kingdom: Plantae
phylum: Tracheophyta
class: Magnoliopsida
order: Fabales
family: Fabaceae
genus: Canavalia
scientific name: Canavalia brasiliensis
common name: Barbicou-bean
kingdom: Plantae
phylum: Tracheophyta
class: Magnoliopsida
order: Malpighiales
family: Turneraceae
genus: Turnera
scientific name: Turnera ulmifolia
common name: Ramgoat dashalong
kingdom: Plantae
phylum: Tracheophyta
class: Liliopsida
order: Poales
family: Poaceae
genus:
┄┄┄┄┄┄┄┄┄┄┄┄┄┄┄┄┄┄┄┄
• WHAT THE TASK REQUIRES
Write out the lines of all the records again, replacing "common name" with "vernacular name" wherever it occurs and leaving everything else unchanged.

• RESPONSE TO THE TASK
kingdom: Plantae
phylum: Tracheophyta
class: Magnoliopsida
order: Fabales
family: Fabaceae
genus: Canavalia
scientific name: Canavalia brasiliensis
vernacular name: Barbicou-bean
kingdom: Plantae
phylum: Tracheophyta
class: Magnoliopsida
order: Malpighiales
family: Turneraceae
genus: Turnera
scientific name: Turnera ulmifolia
vernacular name: Ramgoat dashalong
kingdom: Plantae
phylum: Tracheophyta
class: Liliopsida
order: Poales
family: Poaceae
genus:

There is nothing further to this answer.